▶ Information

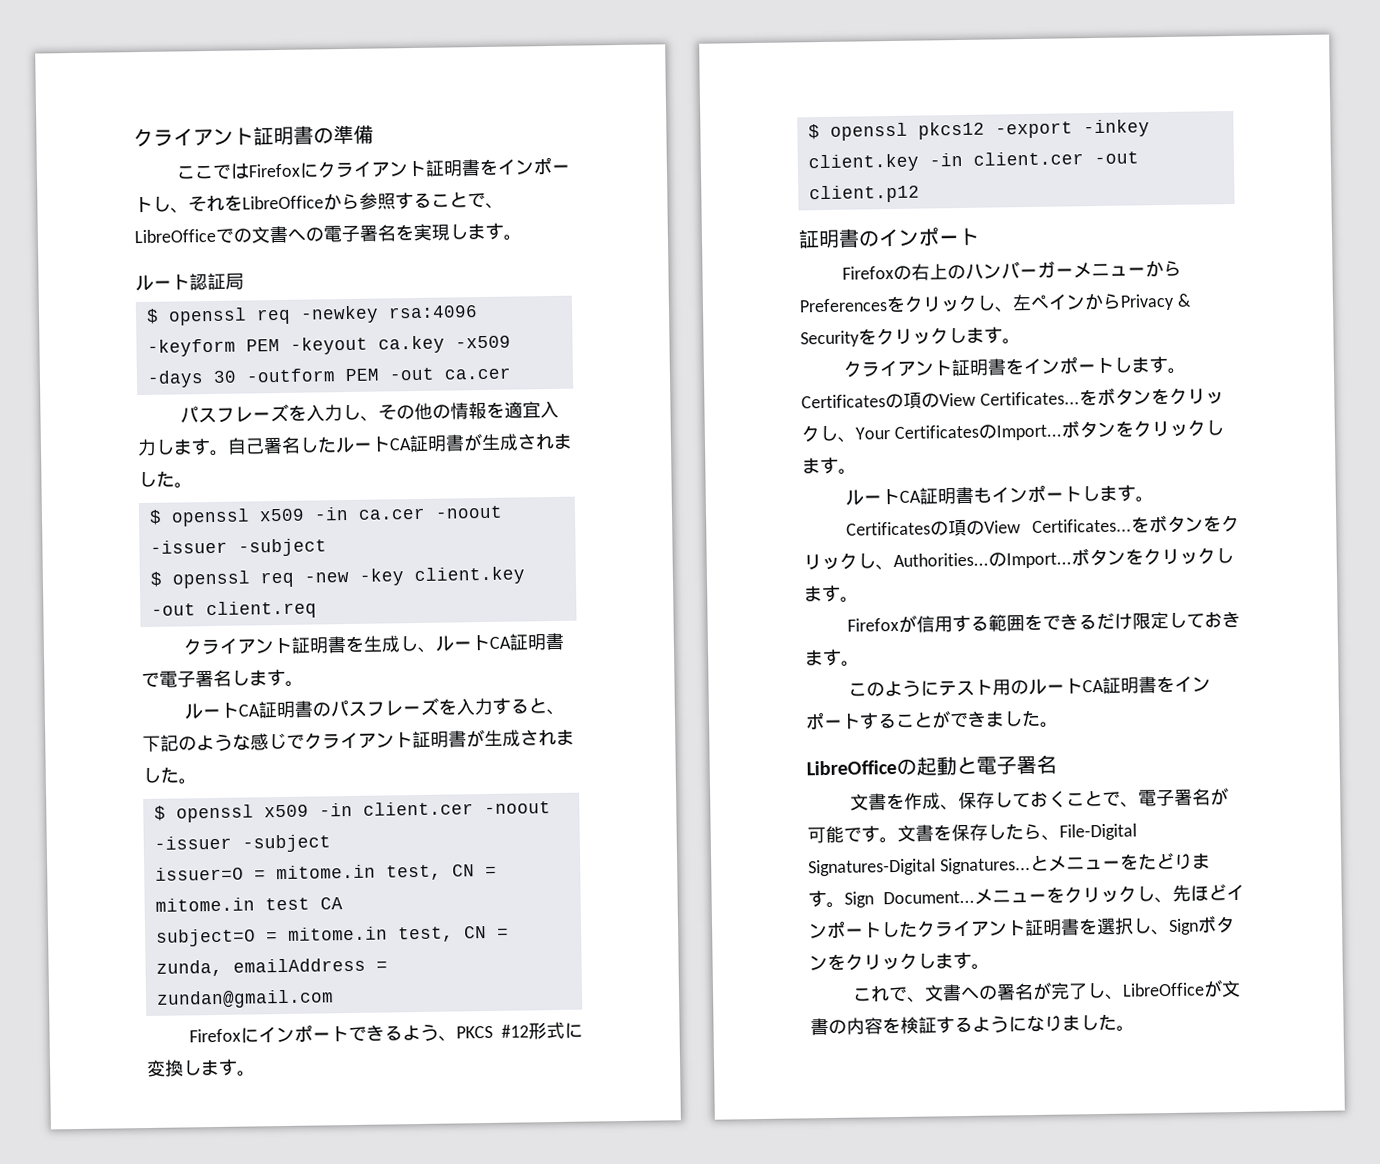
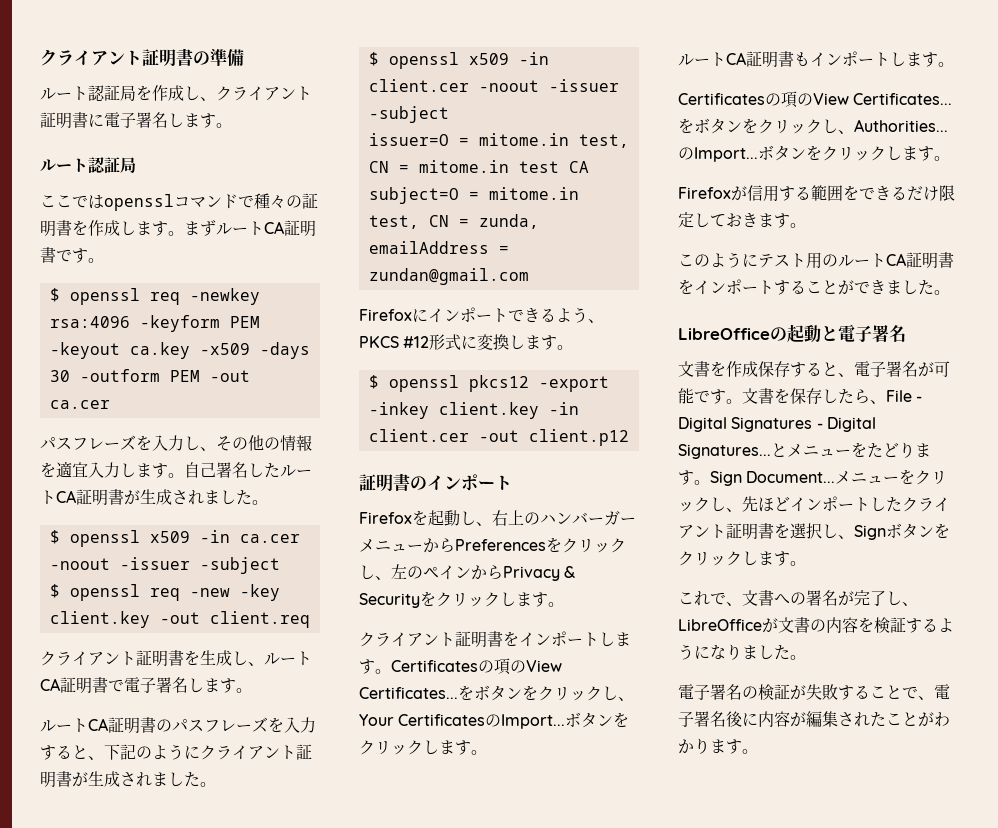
[175,156,570,180] [134,191,504,214] [134,223,450,244] ここではFirefoxにクライアント証明書をインポートし、それをLibreOfficeから参照することで、LibreOfficeでの文書への電子署名を実現 -> [40,85,312,101] [40,112,168,129] ルート認証局を作成し、クライアント証明書に電子署名
(244, 281) none -> [40,193,318,211] [40,220,316,237] [40,247,104,263] // ここではopensslコマンドで種々の証明書を作成します。まずルートCA証明書です。
[232,732,305,751] な感じで -> [184,745,200,759] に
[892,265,912,280] の -> [412,510,492,526] を起動し、
(1032, 302) none -> [407,566,423,579] の
[939,789,1121,811] 、保存しておくことで -> [758,361,838,377] 保存すると
[1059,823,1137,841] [808,858,936,877] File-Digital Signatures-Digital -> [886,390,923,402] [678,417,876,432] File - Digital Signatures - Digital
(1135, 1028) none -> [678,684,950,700] [678,711,950,727] [678,738,758,754] // 電子署名の検証が失敗することで、電子署名後に内容が編集されたことがわかります。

▶ Task instructions
Each record above should be restated word for word. The pictures should not appear.

▶ Solved exercise
[175,156,570,180] [134,191,504,214] [134,223,450,244] ここではFirefoxにクライアント証明書をインポートし、それをLibreOfficeから参照することで、LibreOfficeでの文書への電子署名を実現 -> [40,85,312,101] [40,112,168,129] ルート認証局を作成し、クライアント証明書に電子署名
(244, 281) none -> [40,193,318,211] [40,220,316,237] [40,247,104,263] // ここではopensslコマンドで種々の証明書を作成します。まずルートCA証明書です。
[232,732,305,751] な感じで -> [184,745,200,759] に
[892,265,912,280] の -> [412,510,492,526] を起動し、
(1032, 302) none -> [407,566,423,579] の
[939,789,1121,811] 、保存しておくことで -> [758,361,838,377] 保存すると
[1059,823,1137,841] [808,858,936,877] File-Digital Signatures-Digital -> [886,390,923,402] [678,417,876,432] File - Digital Signatures - Digital
(1135, 1028) none -> [678,684,950,700] [678,711,950,727] [678,738,758,754] // 電子署名の検証が失敗することで、電子署名後に内容が編集されたことがわかります。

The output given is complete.